[What to produce] From the entries below, transcribe exactly the lines between the line holding "wrist: (27, 125)" and the line holding "thumb tip: (128, 55)", inclusive; skip all other lines.

[Records for the task]

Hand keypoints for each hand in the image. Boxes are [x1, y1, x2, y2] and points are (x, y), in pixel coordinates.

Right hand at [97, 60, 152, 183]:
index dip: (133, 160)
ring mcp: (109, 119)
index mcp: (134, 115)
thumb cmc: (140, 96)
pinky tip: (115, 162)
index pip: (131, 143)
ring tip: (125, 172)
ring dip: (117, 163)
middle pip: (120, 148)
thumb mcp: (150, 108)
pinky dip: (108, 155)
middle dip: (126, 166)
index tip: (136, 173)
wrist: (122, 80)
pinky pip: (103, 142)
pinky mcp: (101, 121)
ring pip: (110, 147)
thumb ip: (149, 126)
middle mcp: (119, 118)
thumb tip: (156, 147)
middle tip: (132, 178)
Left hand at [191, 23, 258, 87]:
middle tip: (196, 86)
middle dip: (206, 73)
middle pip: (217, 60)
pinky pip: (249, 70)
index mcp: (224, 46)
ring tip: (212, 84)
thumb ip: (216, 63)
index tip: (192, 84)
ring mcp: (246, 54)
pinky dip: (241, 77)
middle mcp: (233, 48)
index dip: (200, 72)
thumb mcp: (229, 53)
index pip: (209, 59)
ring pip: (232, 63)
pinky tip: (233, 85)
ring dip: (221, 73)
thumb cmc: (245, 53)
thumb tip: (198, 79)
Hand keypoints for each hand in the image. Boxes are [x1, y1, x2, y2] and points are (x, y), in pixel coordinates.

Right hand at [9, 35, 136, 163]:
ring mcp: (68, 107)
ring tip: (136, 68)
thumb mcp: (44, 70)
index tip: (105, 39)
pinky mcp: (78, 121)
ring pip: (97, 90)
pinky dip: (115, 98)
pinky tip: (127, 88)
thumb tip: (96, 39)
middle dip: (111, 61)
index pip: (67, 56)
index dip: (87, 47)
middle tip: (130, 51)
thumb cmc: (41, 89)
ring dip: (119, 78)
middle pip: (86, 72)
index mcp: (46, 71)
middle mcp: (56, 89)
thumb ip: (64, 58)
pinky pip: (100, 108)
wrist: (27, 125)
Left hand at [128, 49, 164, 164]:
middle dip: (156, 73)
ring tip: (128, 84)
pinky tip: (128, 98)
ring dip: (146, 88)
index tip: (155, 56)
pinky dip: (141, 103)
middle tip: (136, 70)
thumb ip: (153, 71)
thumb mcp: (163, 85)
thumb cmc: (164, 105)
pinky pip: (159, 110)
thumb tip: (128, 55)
--
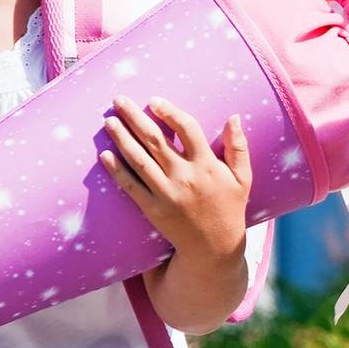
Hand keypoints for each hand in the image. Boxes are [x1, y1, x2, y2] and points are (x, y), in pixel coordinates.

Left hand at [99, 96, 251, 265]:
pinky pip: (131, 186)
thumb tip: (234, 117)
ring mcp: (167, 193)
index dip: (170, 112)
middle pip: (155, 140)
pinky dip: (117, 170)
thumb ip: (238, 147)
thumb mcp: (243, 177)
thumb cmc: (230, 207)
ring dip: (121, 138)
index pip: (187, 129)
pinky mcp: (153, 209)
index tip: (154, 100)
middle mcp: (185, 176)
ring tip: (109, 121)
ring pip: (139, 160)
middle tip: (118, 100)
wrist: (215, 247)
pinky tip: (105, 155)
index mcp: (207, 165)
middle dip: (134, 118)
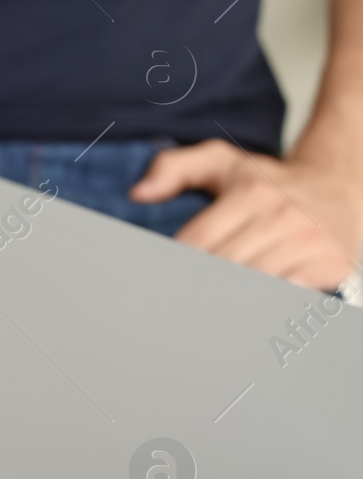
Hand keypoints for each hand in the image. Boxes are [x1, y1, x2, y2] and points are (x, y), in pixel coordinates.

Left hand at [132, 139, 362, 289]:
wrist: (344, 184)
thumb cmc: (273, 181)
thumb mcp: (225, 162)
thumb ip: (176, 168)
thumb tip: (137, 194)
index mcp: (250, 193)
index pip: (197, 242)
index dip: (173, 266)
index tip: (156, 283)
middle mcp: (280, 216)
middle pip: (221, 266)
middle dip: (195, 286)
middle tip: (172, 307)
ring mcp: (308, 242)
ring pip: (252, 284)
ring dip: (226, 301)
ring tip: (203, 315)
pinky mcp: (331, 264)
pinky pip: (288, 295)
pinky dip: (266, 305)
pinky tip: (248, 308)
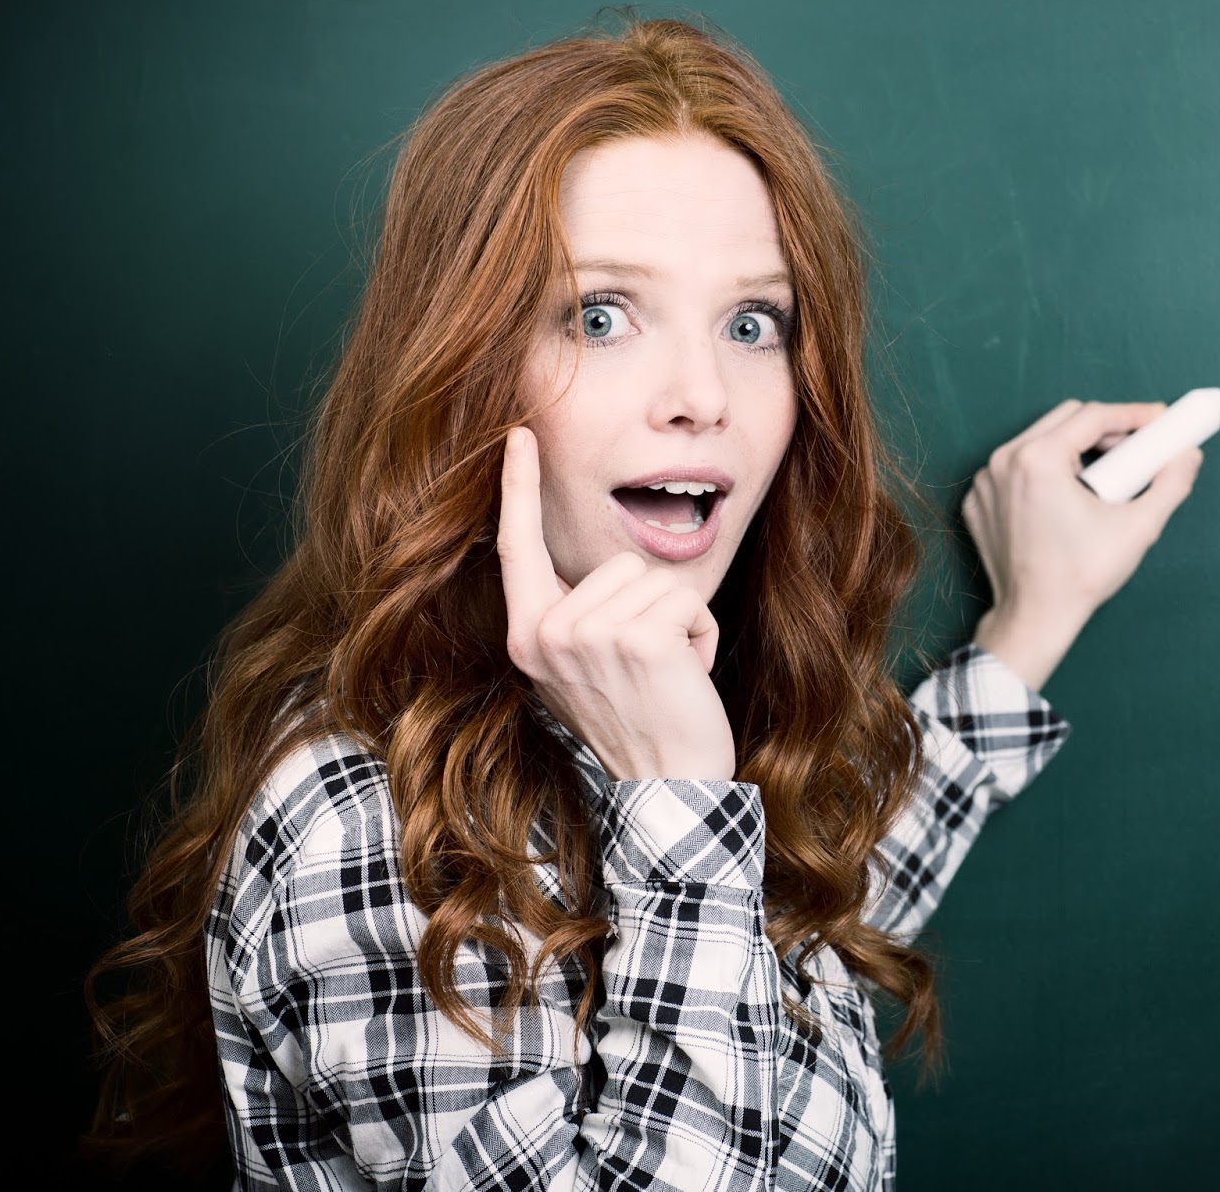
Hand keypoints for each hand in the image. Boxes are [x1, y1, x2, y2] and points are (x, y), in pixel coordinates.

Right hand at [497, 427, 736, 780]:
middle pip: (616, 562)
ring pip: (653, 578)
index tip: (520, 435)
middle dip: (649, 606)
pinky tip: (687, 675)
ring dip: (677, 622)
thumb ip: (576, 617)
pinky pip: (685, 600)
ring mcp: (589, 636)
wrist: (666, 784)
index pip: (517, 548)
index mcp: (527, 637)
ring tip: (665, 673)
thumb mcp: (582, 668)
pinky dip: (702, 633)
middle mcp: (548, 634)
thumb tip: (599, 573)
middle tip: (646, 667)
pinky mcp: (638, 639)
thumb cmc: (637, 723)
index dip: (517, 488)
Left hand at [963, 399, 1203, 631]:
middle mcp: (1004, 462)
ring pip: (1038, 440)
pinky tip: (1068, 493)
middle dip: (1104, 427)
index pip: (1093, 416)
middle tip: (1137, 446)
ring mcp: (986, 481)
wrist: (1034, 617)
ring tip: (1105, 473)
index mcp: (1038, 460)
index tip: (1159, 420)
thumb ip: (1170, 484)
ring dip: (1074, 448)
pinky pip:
--
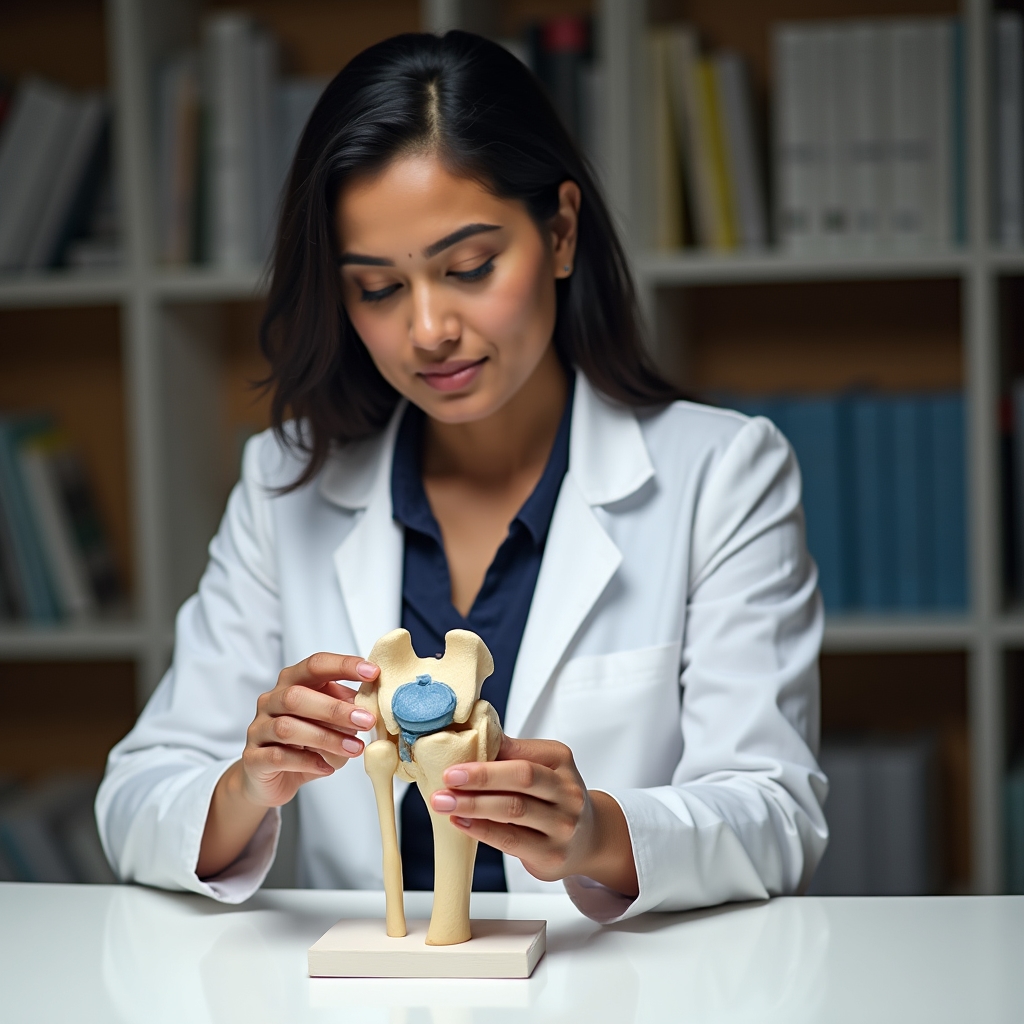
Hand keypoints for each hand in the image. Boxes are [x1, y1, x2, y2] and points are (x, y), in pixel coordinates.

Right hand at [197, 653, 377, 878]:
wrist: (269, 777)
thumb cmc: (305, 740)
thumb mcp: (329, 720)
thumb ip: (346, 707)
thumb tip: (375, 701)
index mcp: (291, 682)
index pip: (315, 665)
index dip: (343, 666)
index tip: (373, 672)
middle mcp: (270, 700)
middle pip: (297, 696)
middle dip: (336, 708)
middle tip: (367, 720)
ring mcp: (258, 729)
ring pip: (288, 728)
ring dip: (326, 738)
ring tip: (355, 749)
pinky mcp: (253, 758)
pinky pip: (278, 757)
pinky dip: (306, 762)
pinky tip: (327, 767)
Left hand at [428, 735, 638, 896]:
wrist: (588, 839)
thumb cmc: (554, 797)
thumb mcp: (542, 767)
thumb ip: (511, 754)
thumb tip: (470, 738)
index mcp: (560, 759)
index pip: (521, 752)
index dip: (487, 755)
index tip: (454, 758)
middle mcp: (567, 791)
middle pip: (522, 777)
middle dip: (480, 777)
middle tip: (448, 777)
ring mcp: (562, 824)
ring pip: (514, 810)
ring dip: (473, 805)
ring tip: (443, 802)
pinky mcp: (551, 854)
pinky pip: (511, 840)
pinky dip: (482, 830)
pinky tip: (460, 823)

[Response to the task]
wrist: (27, 125)
Left hand at [128, 49, 164, 164]:
middle dip: (156, 73)
ring tip: (128, 84)
pinky tip: (128, 98)
ring dip: (146, 88)
index tip: (155, 56)
pinky dip: (141, 103)
middle tip: (136, 70)
thumb ip: (153, 71)
thumb mcp: (163, 85)
thumb cmc: (164, 105)
pinky pip: (159, 110)
thumb tip: (128, 55)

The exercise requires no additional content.